Ce cas clinique décrit une patiente avec un « utérus cicatriciel », expression signifiant que cet organe est porteur d’une cicatrice liée à une césarienne antérieure qui rend l’utérus plus fragile. Or l’utérus cicatriciel est un facteur de risque majeur de rupture utérine. Les auteurs indiquent qu’il n’y a pas de tableau clinique typique, ni de signes cliniques annonciateurs, d’une rupture utérine. De fait, les symptômes sont très variables : douleurs abdominales, saignement vaginal, diminution de l’intensité des contractions utérines, chute de la tension artérielle, hémorragie utérine, anomalies sévères et brutales du rythme cardiaque fœtal. Certains signes peuvent être absents du tableau clinique.

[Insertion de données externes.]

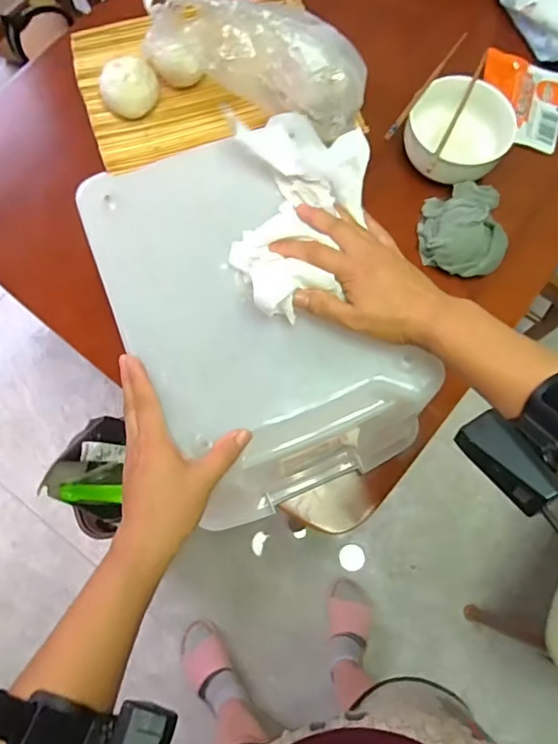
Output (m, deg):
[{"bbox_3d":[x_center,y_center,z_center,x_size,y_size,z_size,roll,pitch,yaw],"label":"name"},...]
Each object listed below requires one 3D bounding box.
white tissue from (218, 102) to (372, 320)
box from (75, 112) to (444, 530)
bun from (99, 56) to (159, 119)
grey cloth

« Chez cette femme de 31 ans présentant une rupture utérine sur un utérus cicatriciel, l’accouchement s’est fait par césarienne en urgence. Le nouveau-né, un petit garçon, était en pleine forme, avec un poids à la naissance de 2520 grammes. Le score d’Apgar, qui évalue ses fonctions vitales à la naissance, était de 10/10. Le pH sur le sang artériel de cordon ombilical, témoin d’une asphyxie lorsqu’il est inférieur à 7, était normal, à 7,27. Le bébé n’a pas fait de complications à la naissance. Il présentait cependant une grosse bosse dans le dos du fait de l’importante aspiration de la région lombaire à travers la brèche utérine. Cette boursouflure, due à un œdème volumineux, s’est résorbée d’elle-même en quelques heures », précise le Dr Charles Garabedian, obstétricien à l’hôpital Jeanne de Flandre (CHRU de Lille).

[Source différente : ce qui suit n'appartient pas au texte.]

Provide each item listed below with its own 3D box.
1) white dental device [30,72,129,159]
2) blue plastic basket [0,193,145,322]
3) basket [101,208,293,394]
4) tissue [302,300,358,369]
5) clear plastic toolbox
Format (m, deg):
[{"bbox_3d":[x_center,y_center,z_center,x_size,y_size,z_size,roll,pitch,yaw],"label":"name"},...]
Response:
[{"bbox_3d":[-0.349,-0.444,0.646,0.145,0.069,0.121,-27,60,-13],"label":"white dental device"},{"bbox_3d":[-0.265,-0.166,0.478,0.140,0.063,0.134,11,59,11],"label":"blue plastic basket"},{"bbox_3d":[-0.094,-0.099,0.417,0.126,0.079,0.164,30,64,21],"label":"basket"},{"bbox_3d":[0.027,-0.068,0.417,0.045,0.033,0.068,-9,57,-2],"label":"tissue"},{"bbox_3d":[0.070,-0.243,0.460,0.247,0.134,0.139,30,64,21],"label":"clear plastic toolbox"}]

Ce spécialiste précise que « cette observation montre que l’on doit penser au diagnostic de rupture utérine en cas de douleurs abdominales intenses même en dehors du travail, quand la patiente ne présente donc pas de contractions. A l’exception des douleurs abdominales importantes, ce cas n’était pas associé aux signes cliniques classiques de rupture utérine. Il n’y avait notamment ni saignement, ni anomalies du rythme cardiaque fœtal ». Avant de conclure : « Par-dessus tout, ce cas clinique montre qu’un fœtus est capable de se sauver en même temps qu’il peut sauver sa mère ».
Rupture utérine sur utérus cicatriciel
Une étude menée aux Pays-Bas indique que l’incidence de rupture utérine chez les femmes avec utérus cicatriciel est de 5,1 pour 10.000, alors qu’il est de 0,8 pour 10.000 en cas d’utérus non cicatriciel. Cette étude néerlandaise a déterminé un taux de mortalité de 5,9 % pour le fœtus en cas de rupture utérine.
La rupture utérine sur utérus cicatriciel est également associée à des complications maternelles sévères dans environ 15 % des cas, telles que la nécessité de réaliser une hystérectomie (ablation de l’utérus) ou la survenue de lésions viscérales associées. La rupture utérine entraîne le décès de la mère dans moins de 1 % des cas. En France, pour la période 2001–2003, le nombre de décès maternels en lien direct avec une rupture utérine était de 11 cas (4,4 % de mortalité maternelle d’origine obstétricale) et de 2 cas (0,9 % des décès maternels) pour la période 2004–2006.